▸ WHAT IS BEING ASKED: When you transcribe the entries below, begin at their first line and stop after the line containing "Confirmación de que las ventas corresponden a"; pictures stay out.

[DATASET RECORDS]

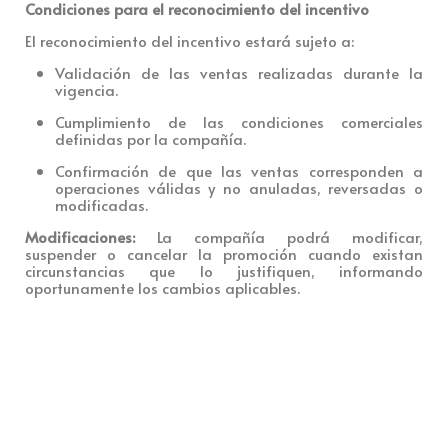
Condiciones para el reconocimiento del incentivo
El reconocimiento del incentivo estará sujeto a:
Validación de las ventas realizadas durante la
vigencia.
Cumplimiento de las condiciones comerciales
definidas por la compañía.
Confirmación de que las ventas corresponden a
operaciones válidas y no anuladas, reversadas o
modificadas.
Modificaciones
:
La compañía podrá modificar,
suspender o cancelar la promoción cuando existan
circunstancias que lo justifiquen, informando
oportunamente los cambios aplicables.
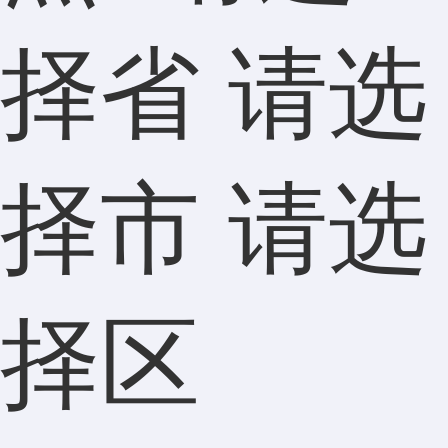
择省 请选
择市 请选
择区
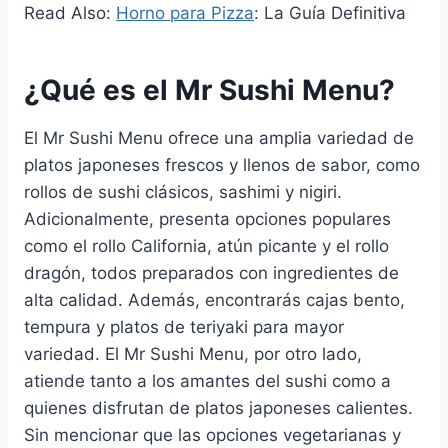
Read Also:
Horno para Pizza
: La Guía Definitiva
¿Qué es el Mr Sushi Menu?
El Mr Sushi Menu ofrece una amplia variedad de
platos japoneses frescos y llenos de sabor, como
rollos de sushi clásicos, sashimi y nigiri.
Adicionalmente, presenta opciones populares
como el rollo California, atún picante y el rollo
dragón, todos preparados con ingredientes de
alta calidad. Además, encontrarás cajas bento,
tempura y platos de teriyaki para mayor
variedad. El Mr Sushi Menu, por otro lado,
atiende tanto a los amantes del sushi como a
quienes disfrutan de platos japoneses calientes.
Sin mencionar que las opciones vegetarianas y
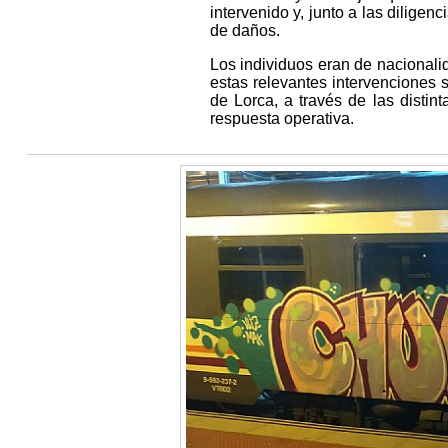
intervenido y, junto a las diligen
de daños.
Los individuos eran de nacionali
estas relevantes intervenciones s
de Lorca, a través de las distin
respuesta operativa.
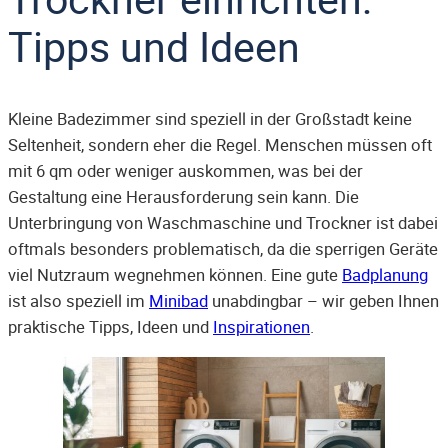
Tipps und Ideen
Kleine Badezimmer sind speziell in der Großstadt keine
Seltenheit, sondern eher die Regel. Menschen müssen oft
mit 6 qm oder weniger auskommen, was bei der
Gestaltung eine Herausforderung sein kann. Die
Unterbringung von Waschmaschine und Trockner ist dabei
oftmals besonders problematisch, da die sperrigen Geräte
viel Nutzraum wegnehmen können. Eine gute
Badplanung
ist also speziell im
Minibad
unabdingbar – wir geben Ihnen
praktische Tipps, Ideen und
Inspirationen
.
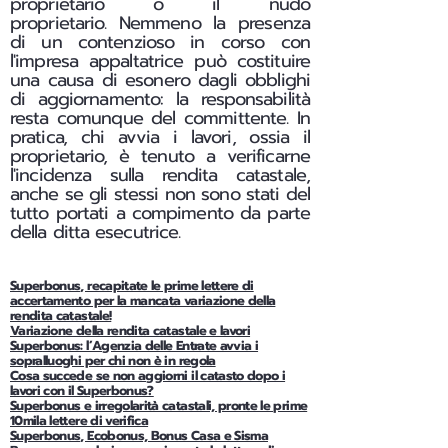
proprietario o il nudo
proprietario.
Nemmeno la presenza
di un contenzioso in corso con
l'impresa appaltatrice può costituire
una causa di esonero dagli obblighi
di aggiornamento: la responsabilità
resta comunque del committente. In
pratica, chi avvia i lavori, ossia il
proprietario, è tenuto a verificarne
l'incidenza sulla rendita catastale,
anche se gli stessi non sono stati del
tutto portati a compimento da parte
della ditta esecutrice.
Superbonus, recapitate le prime lettere di
accertamento per la mancata variazione della
rendita catastale!
Variazione della rendita catastale e lavori
Superbonus: l’Agenzia delle Entrate avvia i
sopralluoghi per chi non è in regola
Cosa succede se non aggiorni il catasto dopo i
lavori con il Superbonus?
Superbonus e irregolarità catastali, pronte le prime
10mila lettere di verifica
Superbonus, Ecobonus, Bonus Casa e Sisma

[/DATASET RECORDS]

▸ TASK RESPONSE:
Condiciones para el reconocimiento del incentivo
El reconocimiento del incentivo estará sujeto a:
Validación de las ventas realizadas durante la
vigencia.
Cumplimiento de las condiciones comerciales
definidas por la compañía.
Confirmación de que las ventas corresponden a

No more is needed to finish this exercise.